Find all lines in the records that include the word "Network", and copy them out.
(EXTRACTED MATERIAL Opens)
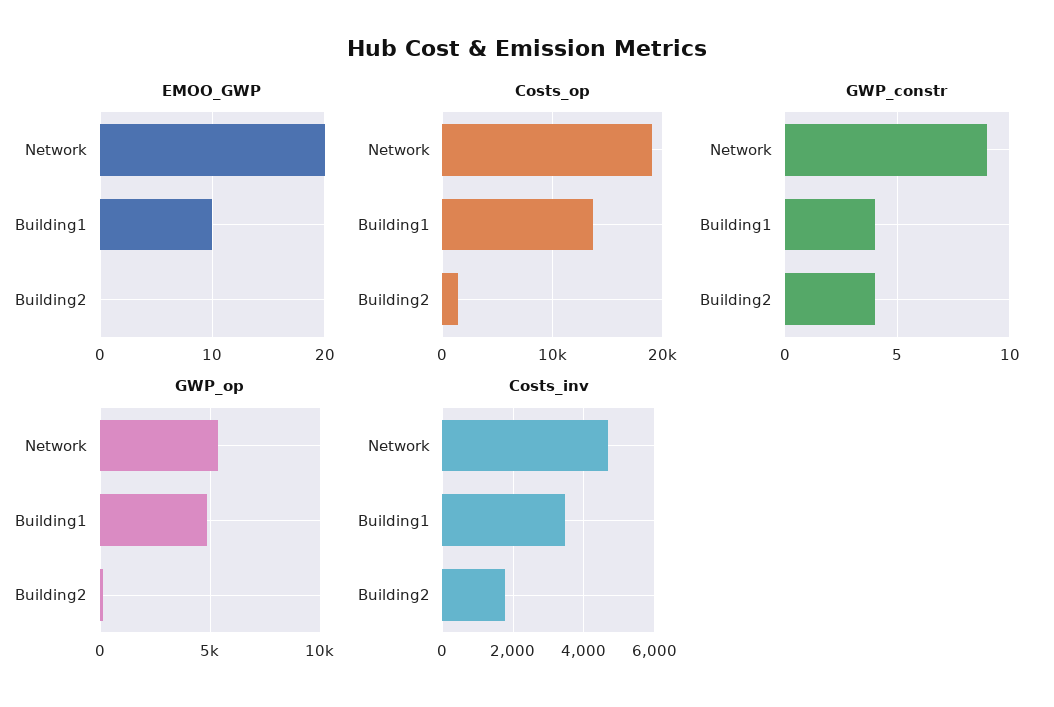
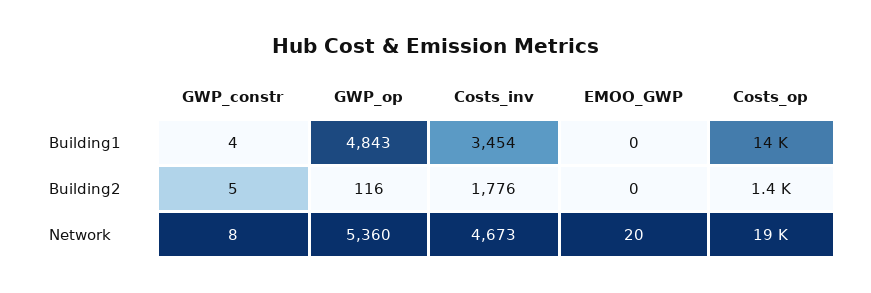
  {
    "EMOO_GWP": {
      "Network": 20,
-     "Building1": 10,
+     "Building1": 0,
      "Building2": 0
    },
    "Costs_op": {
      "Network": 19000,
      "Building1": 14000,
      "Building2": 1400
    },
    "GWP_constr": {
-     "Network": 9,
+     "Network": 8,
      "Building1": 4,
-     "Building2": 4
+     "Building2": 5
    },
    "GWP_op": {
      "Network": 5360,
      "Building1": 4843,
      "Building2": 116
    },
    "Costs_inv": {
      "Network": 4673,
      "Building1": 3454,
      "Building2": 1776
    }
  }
(EXTRACTED MATERIAL Closes)
(EXTRACTED MATERIAL Opens)
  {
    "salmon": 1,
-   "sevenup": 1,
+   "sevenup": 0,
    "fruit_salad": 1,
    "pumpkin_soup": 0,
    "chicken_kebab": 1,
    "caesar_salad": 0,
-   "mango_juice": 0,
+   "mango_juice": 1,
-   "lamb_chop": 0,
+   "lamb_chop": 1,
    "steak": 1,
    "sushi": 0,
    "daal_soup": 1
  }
(EXTRACTED MATERIAL Closes)
(EXTRACTED MATERIAL Opens)
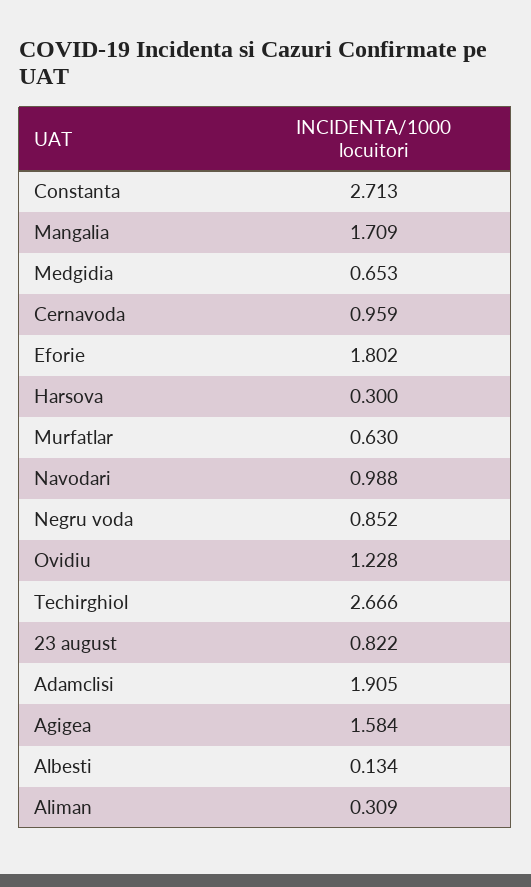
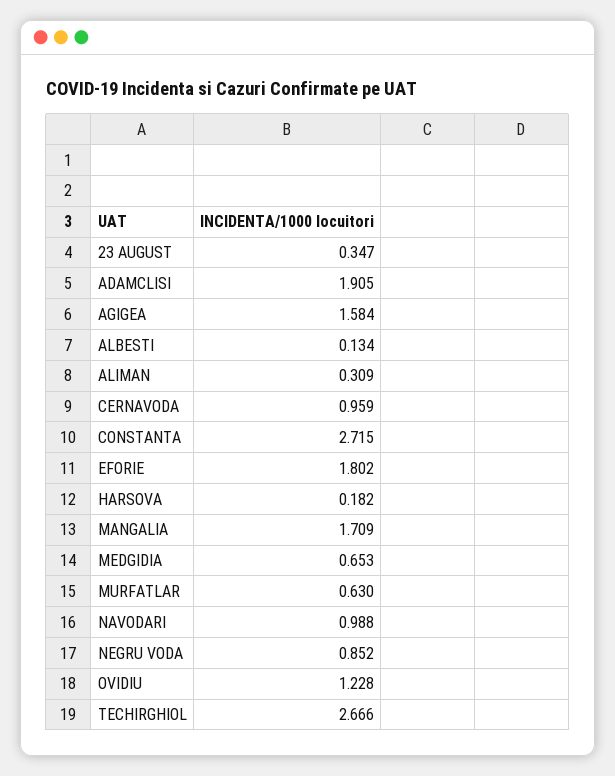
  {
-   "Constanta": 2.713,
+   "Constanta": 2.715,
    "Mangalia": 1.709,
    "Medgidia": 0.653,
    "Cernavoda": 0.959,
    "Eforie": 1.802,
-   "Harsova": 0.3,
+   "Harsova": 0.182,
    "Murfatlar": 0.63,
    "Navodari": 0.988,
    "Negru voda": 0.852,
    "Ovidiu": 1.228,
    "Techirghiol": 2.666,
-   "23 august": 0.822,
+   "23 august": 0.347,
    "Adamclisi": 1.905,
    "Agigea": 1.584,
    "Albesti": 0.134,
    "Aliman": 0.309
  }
(EXTRACTED MATERIAL Closes)
### SOLUTION TO THIS TASK
      "Network": 20,
      "Network": 19000,
-     "Network": 9,
+     "Network": 8,
      "Network": 5360,
      "Network": 4673,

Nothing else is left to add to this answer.